Wajdi Mouawad est un de ces artistes dont il est difficile de dire du mal, tant l'emprise de son histoire personnelle est prégnante. En voyant Incendies, j'avais pourtant été navré par le simplisme du dramaturge : une écriture de téléfilm sentimental, certes sans doute au service d'idées généreuses (mais on ne sais pas trop lesquelles, à part l'opposition au mal), mais exprimées sous une forme tellement simplistes qu'elles en perdent tout impact émotionnel (hormis auprès du public abonné à de tels téléfilms) et toute crédibilité en tant qu'idées. Cette idée qu'au fond la sincérité vaut tous les talents du monde est une idée d'une perversité abyssale, mais parfaitement contemporaine : l'idée que l'évidence simple, le produit du bon sens, vaut mieux que la complexité du travail d'analyse, dont le triomphe est précisément qu'il ne produit pas un sens unique (dans tous les sens du terme...).

Le théâtre de Wajdi Mouawad, exactement comme le travail d'un Sidi Larbi Cherkaoui - autre artiste à passé migratoire, mais ce n'est sans doute qu'un hasard - n'est qu'en apparence un théâtre politique, un théâtre dérangeant: en faisant de la complexité du monde un divertissement (détournement) lénifiant, il ne fait qu'aller dans le sens du vent.

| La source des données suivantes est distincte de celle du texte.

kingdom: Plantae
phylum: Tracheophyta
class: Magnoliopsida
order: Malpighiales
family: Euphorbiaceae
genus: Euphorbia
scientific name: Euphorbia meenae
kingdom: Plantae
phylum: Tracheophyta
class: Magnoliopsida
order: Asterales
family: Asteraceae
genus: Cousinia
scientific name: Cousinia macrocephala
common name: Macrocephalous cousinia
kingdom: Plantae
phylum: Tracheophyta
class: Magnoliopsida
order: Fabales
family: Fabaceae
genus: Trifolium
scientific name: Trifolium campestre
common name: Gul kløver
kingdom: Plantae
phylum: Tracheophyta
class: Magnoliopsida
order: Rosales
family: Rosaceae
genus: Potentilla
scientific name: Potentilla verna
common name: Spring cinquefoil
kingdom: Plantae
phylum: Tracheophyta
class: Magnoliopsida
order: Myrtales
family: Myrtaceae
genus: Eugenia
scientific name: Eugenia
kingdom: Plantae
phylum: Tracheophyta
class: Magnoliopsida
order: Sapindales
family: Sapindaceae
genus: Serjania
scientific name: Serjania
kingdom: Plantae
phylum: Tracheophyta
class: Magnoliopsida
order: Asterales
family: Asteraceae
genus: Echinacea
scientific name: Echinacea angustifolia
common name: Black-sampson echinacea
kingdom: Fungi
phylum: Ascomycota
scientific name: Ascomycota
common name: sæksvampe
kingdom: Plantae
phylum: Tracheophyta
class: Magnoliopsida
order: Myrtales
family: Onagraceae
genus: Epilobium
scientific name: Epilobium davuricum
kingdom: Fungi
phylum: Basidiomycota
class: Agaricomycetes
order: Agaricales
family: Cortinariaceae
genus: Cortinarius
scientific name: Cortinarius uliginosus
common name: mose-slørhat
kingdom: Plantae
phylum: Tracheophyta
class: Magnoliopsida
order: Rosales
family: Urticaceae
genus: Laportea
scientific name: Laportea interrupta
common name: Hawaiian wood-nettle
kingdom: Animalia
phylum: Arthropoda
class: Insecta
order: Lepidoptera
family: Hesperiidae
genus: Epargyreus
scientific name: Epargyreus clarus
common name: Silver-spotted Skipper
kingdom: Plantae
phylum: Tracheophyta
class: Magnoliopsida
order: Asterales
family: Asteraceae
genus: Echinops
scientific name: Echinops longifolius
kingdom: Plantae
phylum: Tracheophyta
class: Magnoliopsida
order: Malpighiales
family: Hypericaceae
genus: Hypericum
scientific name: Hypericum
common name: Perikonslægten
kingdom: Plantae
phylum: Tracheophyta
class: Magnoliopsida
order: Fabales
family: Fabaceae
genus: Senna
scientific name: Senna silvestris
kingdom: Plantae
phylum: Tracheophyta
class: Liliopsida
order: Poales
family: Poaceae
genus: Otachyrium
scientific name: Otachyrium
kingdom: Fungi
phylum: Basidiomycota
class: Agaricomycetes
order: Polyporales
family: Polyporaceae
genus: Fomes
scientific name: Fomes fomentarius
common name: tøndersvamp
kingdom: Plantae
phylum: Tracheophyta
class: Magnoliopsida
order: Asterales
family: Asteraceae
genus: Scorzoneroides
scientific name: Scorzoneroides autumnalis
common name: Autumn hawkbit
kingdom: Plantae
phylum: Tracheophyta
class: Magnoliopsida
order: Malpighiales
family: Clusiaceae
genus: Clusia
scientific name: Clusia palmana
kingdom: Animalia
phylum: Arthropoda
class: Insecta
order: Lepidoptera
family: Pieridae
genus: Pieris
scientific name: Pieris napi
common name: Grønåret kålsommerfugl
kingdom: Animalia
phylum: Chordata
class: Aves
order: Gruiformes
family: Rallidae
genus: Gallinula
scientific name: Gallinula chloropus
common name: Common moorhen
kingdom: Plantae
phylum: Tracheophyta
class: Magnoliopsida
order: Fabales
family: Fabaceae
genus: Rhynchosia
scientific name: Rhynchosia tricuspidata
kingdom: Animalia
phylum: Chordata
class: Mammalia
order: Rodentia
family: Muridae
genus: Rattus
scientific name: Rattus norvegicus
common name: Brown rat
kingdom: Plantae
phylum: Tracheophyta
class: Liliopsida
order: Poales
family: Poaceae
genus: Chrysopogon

Et que penser d'un festival qui mélange ce simplisme complaisant avec des artistes plus exigeants comme Simons ou Warlikowski ? Un supermarché culturel ?

Bien sûr, pour ceux qui n'aiment pas le théâtre mais aiment la chaleur, il reste Orange, son public démocratique à 220 € la place, sa proverbiale audace artistique, et ses ovations spontanées comme à un discours de Nicolas Sarkozy...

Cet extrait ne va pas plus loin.